Bei der Schulpolitik beispielsweise sei das wichtig. „Das Niveau sinkt, das habe ich als Ausbilder gesehen. Und ich kriege es bei meiner Tochter mit. Es fällt viel zu viel Unterricht aus.“ Eine Schule für alle werde es mit ihm nicht geben. „Was wir brauchen, ist ein verpflichtendes Vorschuljahr.“

Hobbys? Fuchs verbringt so viel Zeit wie möglich mit seiner Tochter.
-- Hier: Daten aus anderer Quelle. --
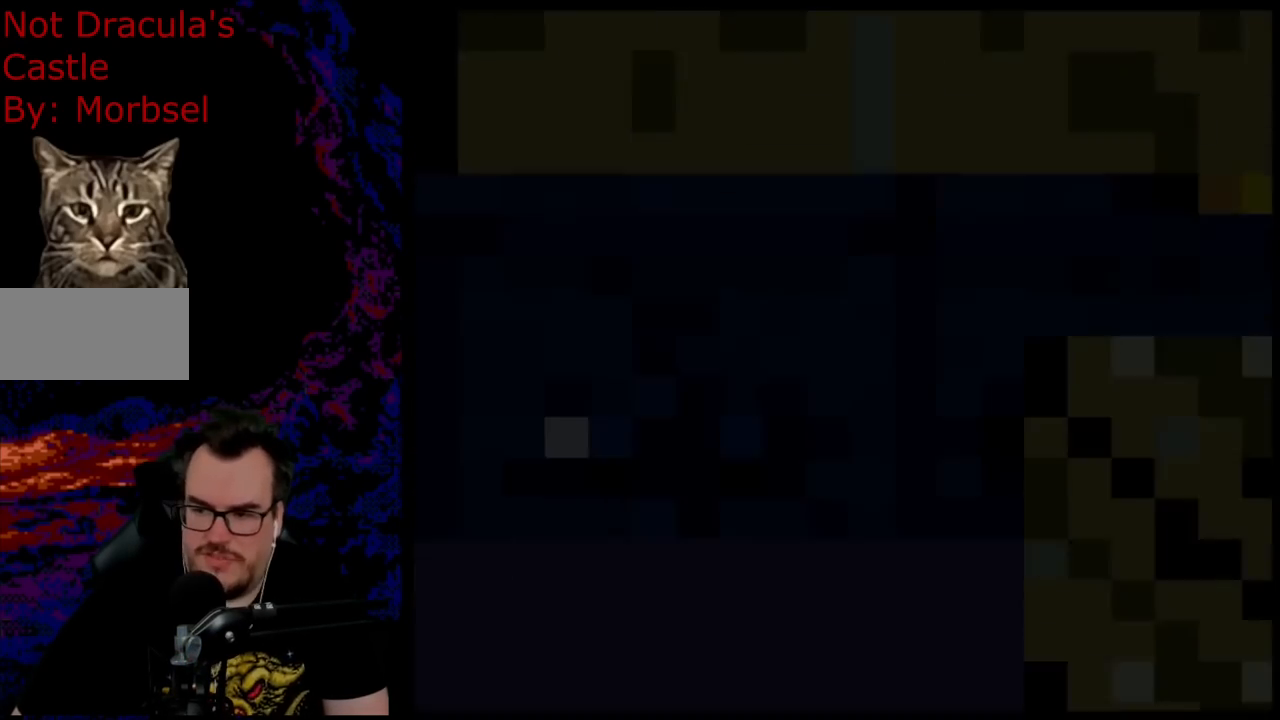
{"buttons": ["B", "Y"], "events": []}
Im Sommer liebt er es, mit ihr den Gelterswoog zu besuchen. „Schwimmen, Minigolf spielen, der Gelterswoog ist ein besonderer Ort.“ Und dann ist da noch der 1. FCK. „Er ist der Werbeträger Nummer eins von Kaiserslautern, ich gehe mit dem Verein durch dick und dünn, auch wenn ich für die Westkurve aus Zeitgründen keine Dauerkarte mehr habe.“

Info: Wahlkreis 44

Der Wahlkreis 44 umfasst die kreisfreie Stadt Kaiserslautern ohne die Ortsbezirke Dansenberg, Einsiedlerhof, Erfenbach, Erlenbach, Mölschbach, Morlautern und Siegelbach sowie ohne die ehemaligen Ortsbezirke Betzenberg und Lämmchesberg/Universitätswohnstadt.